── Excerpt to read ──
When is it judicious for a school district to follow the law and its own board policies?

Our answer: Always.

It is a question public officials — elected, hired and appointed — should find no room to ponder.

In Wisconsin, we are governed by laws of transparency, defined within a layman’s dictionary most simply as “the quality of being open to public scrutiny.”

The term “leak” is defined as “intentionally disclosing something private or secret.”

One might contend it would be a difficult task to simultaneously be private and public, transparent and secret.

Alignment between these concepts: private and secret, public and transparent, is more easily forged. 

School board officials, like all public officials, are meant, as a matter of law, to be transparent. If they are respectfully and thoughtfully serving their constituencies, they are not operating in secrecy, and therefore, the concept of “leaking” is rendered disabled.

If secrecy is embraced, it is the vessel of transparency from which the officials have disembarked.
───
Return the passage on school board transparency word for word, in full.
── Data ──
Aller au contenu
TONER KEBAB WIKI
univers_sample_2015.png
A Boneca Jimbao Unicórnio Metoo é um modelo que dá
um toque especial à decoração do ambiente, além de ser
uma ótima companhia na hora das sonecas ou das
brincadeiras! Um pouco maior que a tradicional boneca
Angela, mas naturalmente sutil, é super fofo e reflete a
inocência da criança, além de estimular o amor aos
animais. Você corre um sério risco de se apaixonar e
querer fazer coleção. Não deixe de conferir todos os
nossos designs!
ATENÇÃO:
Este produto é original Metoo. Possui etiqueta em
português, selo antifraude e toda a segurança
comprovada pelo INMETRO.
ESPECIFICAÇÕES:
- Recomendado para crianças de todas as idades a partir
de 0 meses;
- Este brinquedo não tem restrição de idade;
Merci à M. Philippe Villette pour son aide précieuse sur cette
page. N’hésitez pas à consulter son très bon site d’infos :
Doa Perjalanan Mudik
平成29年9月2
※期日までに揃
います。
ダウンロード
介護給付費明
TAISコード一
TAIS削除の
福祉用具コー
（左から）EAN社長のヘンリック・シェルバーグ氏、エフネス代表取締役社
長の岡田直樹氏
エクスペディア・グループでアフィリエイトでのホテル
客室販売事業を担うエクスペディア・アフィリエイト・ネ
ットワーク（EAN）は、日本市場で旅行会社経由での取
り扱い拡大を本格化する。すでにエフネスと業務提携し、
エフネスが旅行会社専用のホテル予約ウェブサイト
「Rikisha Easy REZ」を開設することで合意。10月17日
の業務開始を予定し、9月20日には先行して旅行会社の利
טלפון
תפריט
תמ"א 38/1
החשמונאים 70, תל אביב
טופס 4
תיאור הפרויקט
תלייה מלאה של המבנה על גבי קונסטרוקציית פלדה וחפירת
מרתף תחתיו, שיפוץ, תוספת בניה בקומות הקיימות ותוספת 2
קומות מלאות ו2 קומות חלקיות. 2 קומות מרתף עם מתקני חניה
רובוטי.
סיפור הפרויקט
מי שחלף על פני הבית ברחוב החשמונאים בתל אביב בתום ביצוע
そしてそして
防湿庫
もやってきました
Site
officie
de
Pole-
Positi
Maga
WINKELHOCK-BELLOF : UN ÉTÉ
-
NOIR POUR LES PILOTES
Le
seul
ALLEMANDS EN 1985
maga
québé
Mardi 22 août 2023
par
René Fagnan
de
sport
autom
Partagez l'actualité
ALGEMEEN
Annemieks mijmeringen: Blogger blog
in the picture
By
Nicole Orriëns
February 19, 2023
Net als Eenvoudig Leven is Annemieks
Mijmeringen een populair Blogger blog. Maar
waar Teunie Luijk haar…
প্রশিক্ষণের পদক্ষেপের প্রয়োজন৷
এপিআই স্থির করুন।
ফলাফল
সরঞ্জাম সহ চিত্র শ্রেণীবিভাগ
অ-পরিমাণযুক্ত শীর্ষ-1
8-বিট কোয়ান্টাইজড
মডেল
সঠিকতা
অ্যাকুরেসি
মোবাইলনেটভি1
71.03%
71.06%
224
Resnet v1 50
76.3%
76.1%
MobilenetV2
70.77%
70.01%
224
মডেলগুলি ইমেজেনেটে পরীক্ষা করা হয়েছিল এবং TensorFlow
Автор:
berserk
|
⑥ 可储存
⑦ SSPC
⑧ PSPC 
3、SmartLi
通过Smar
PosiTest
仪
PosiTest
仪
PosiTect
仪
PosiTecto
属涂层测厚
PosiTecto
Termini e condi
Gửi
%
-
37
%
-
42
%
───
• **Exercise output**
When is it judicious for a school district to follow the law and its own board policies?

Our answer: Always.

It is a question public officials — elected, hired and appointed — should find no room to ponder.

In Wisconsin, we are governed by laws of transparency, defined within a layman’s dictionary most simply as “the quality of being open to public scrutiny.”

The term “leak” is defined as “intentionally disclosing something private or secret.”

One might contend it would be a difficult task to simultaneously be private and public, transparent and secret.

Alignment between these concepts: private and secret, public and transparent, is more easily forged. 

School board officials, like all public officials, are meant, as a matter of law, to be transparent. If they are respectfully and thoughtfully serving their constituencies, they are not operating in secrecy, and therefore, the concept of “leaking” is rendered disabled.

If secrecy is embraced, it is the vessel of transparency from which the officials have disembarked.